After a while, Doed thought that Melch Dick would stop playing, but he did nothing of the sort. Instead, he played ever faster keeping one eye on the squirrels and one on little Doed. The faster he played, the faster the squirrels jumped, and before long the tune was more like a shriek than a dance tune. Doed had heard nothing like it before, it was as though all the devils in hell and had loose and were being blown through the sky above. It was a strange sound, and a strange sight too, and little Doed’s teeth started chattering and every limb on his body was shaking like the aspen leaves on the trees around the pool.
Doed was scared half to death, but for all that, he couldn’t take his eyes off the squirrels, they’d bewitched him, had the squirrels. He put his hand to his head, and it felt as though he was spinning around and around himself. Now, that was what Melch Dick wanted, and why he’d set the squirrels going. He couldn’t do anything to Doed while he was master of his own senses, but if he was to get giddy enough to drift off into a daydream, then sure enough, Melch Dick would have him in his power and be able to turn him into a squirrel, as he had done to so many lads and lasses before.
As Doed felt his head getting wooly, thinking he was falling asleep and unsure where he was any more, he decided he must be lying in bed at home, drifting off to sleep without saying his prayers. You see, his mother had taught him a prayer to say every night before going to bed. Well, Doed tried to say his prayer, but couldn’t remember the words! That made him uneasy, as he was a good lad and it worried him that he forgotten the words. All that he could call to mind was something that he’d heard the lads and lasses say on their way home from school. He reckoned it was more a bit of fun than a prayer, but he started to say it anyway, as loud as he could:
“Mathew, Mark, Luke, and John,
Bless the bed that I lie on.”
He’d no sooner said the words than all of a sudden, Melch Dick stopped playing, the squirrels stopped jumping, the bats stopped flying over the poolm,, the moon hid behind a great thunder clound, and the wood and the water were as black as a boot. Then there came a scuffling and a shrieking all over the wood. The squirrels started spitting and swearing like mad, the wind yowled, and there were all sorts of strange noises overhead.

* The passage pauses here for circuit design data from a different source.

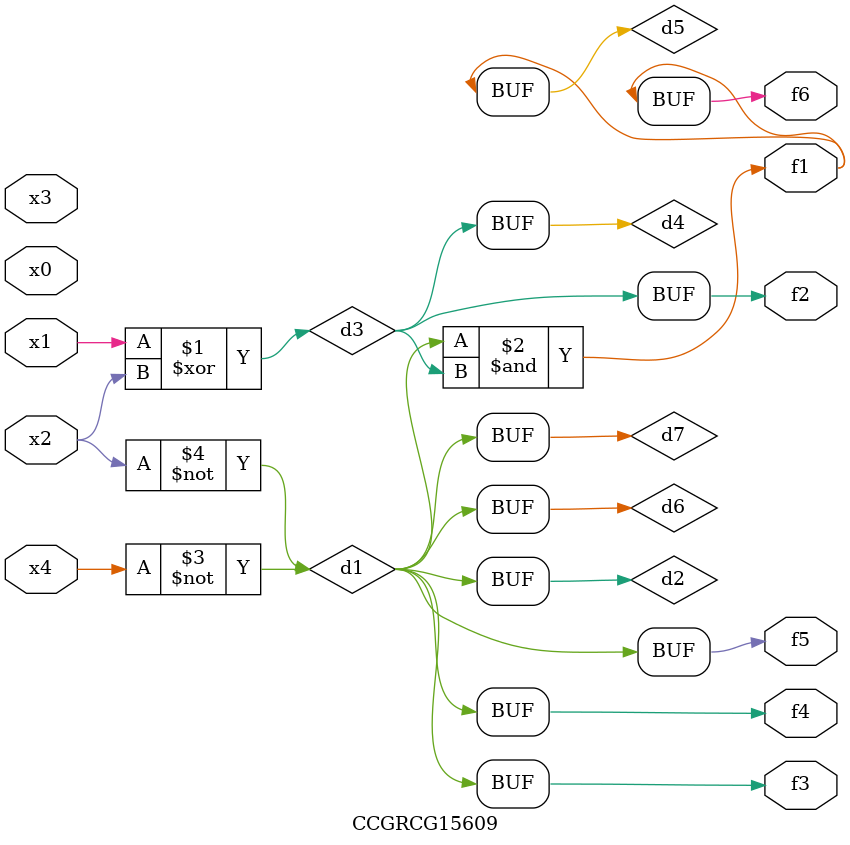
<source format=v>
module CCGRCG15609(
	input x0, x1, x2, x3, x4,
	output f1, f2, f3, f4, f5, f6
);

	wire d1, d2, d3, d4, d5, d6, d7;

	not (d1, x4);
	not (d2, x2);
	xor (d3, x1, x2);
	buf (d4, d3);
	and (d5, d1, d3);
	buf (d6, d1, d2);
	buf (d7, d2);
	assign f1 = d5;
	assign f2 = d4;
	assign f3 = d7;
	assign f4 = d7;
	assign f5 = d7;
	assign f6 = d5;
endmodule

</source>
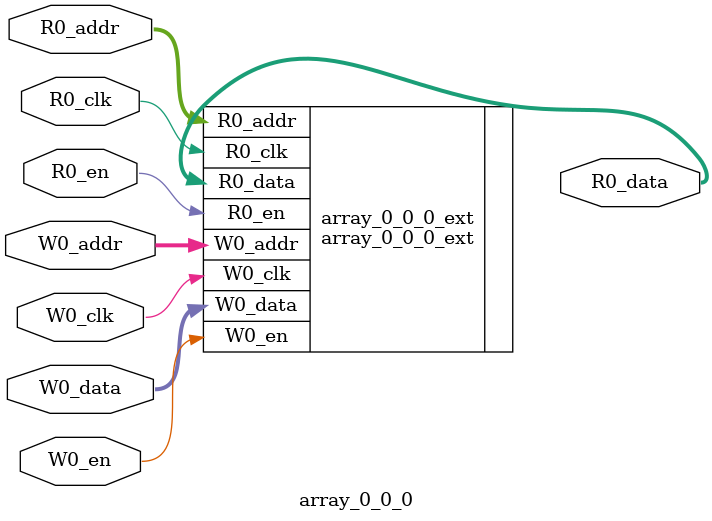
<source format=sv>
`ifndef RANDOMIZE
  `ifdef RANDOMIZE_REG_INIT
    `define RANDOMIZE
  `endif // RANDOMIZE_REG_INIT
`endif // not def RANDOMIZE
`ifndef RANDOMIZE
  `ifdef RANDOMIZE_MEM_INIT
    `define RANDOMIZE
  `endif // RANDOMIZE_MEM_INIT
`endif // not def RANDOMIZE

`ifndef RANDOM
  `define RANDOM $random
`endif // not def RANDOM

// Users can define 'PRINTF_COND' to add an extra gate to prints.
`ifndef PRINTF_COND_
  `ifdef PRINTF_COND
    `define PRINTF_COND_ (`PRINTF_COND)
  `else  // PRINTF_COND
    `define PRINTF_COND_ 1
  `endif // PRINTF_COND
`endif // not def PRINTF_COND_

// Users can define 'ASSERT_VERBOSE_COND' to add an extra gate to assert error printing.
`ifndef ASSERT_VERBOSE_COND_
  `ifdef ASSERT_VERBOSE_COND
    `define ASSERT_VERBOSE_COND_ (`ASSERT_VERBOSE_COND)
  `else  // ASSERT_VERBOSE_COND
    `define ASSERT_VERBOSE_COND_ 1
  `endif // ASSERT_VERBOSE_COND
`endif // not def ASSERT_VERBOSE_COND_

// Users can define 'STOP_COND' to add an extra gate to stop conditions.
`ifndef STOP_COND_
  `ifdef STOP_COND
    `define STOP_COND_ (`STOP_COND)
  `else  // STOP_COND
    `define STOP_COND_ 1
  `endif // STOP_COND
`endif // not def STOP_COND_

// Users can define INIT_RANDOM as general code that gets injected into the
// initializer block for modules with registers.
`ifndef INIT_RANDOM
  `define INIT_RANDOM
`endif // not def INIT_RANDOM

// If using random initialization, you can also define RANDOMIZE_DELAY to
// customize the delay used, otherwise 0.002 is used.
`ifndef RANDOMIZE_DELAY
  `define RANDOMIZE_DELAY 0.002
`endif // not def RANDOMIZE_DELAY

// Define INIT_RANDOM_PROLOG_ for use in our modules below.
`ifndef INIT_RANDOM_PROLOG_
  `ifdef RANDOMIZE
    `ifdef VERILATOR
      `define INIT_RANDOM_PROLOG_ `INIT_RANDOM
    `else  // VERILATOR
      `define INIT_RANDOM_PROLOG_ `INIT_RANDOM #`RANDOMIZE_DELAY begin end
    `endif // VERILATOR
  `else  // RANDOMIZE
    `define INIT_RANDOM_PROLOG_
  `endif // RANDOMIZE
`endif // not def INIT_RANDOM_PROLOG_

module array_0_0_0(	// @[DescribedSRAM.scala:17:26]
  input  [6:0]  R0_addr,
  input         R0_en,
                R0_clk,
  input  [6:0]  W0_addr,
  input         W0_en,
                W0_clk,
  input  [63:0] W0_data,
  output [63:0] R0_data
);

  array_0_0_0_ext array_0_0_0_ext (	// @[DescribedSRAM.scala:17:26]
    .R0_addr (R0_addr),
    .R0_en   (R0_en),
    .R0_clk  (R0_clk),
    .W0_addr (W0_addr),
    .W0_en   (W0_en),
    .W0_clk  (W0_clk),
    .W0_data (W0_data),
    .R0_data (R0_data)
  );
endmodule


</source>
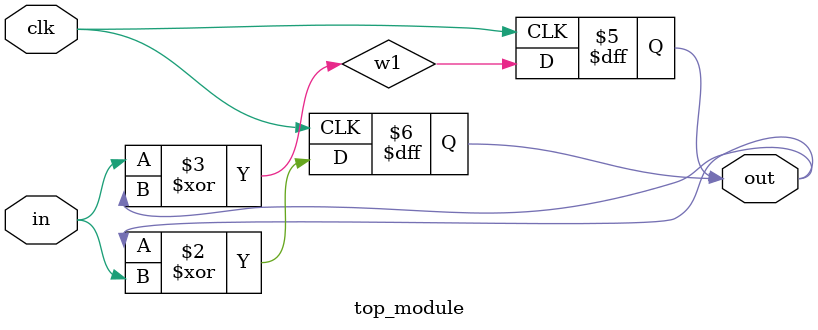
<source format=v>
module top_module (
    input clk,
    input in, 
    output out);
    
    // 寫法一
    always @(posedge clk) begin
        out <= out ^ in;
    end

    //寫法二 (My implementation)
    wire w1;
    assign w1 = in ^ out;
    always @(posedge clk) begin
        out <= w1;
    end

endmodule


// 注意，always中的output必须定义为reg型。
</source>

Then, after a minute of chaos, the moon came clear of the cloud, and Doed looked around. But there was nothing to see. Melch Dick was no longer next to him, and there was not a squirrel left in the trees. All that he could see what the aspen leaves blowing in the wind, and tiny waves in the pond lapping against the bank.
Doed was well-nigh starved to death with cold and hunger, and the poor lad started crying as though his heart would break. But then he had enough sense to start shouting for help, and before long there came an answer. His father and the lads from the village had been looking for him all over the wood, and as soon as they found him, they took him home and put him to bed. It was a long while before he was better, and he never set foot in the wood again without a bit of witchwood in his pocket, cut from a rowan-tree on St Helen’s day.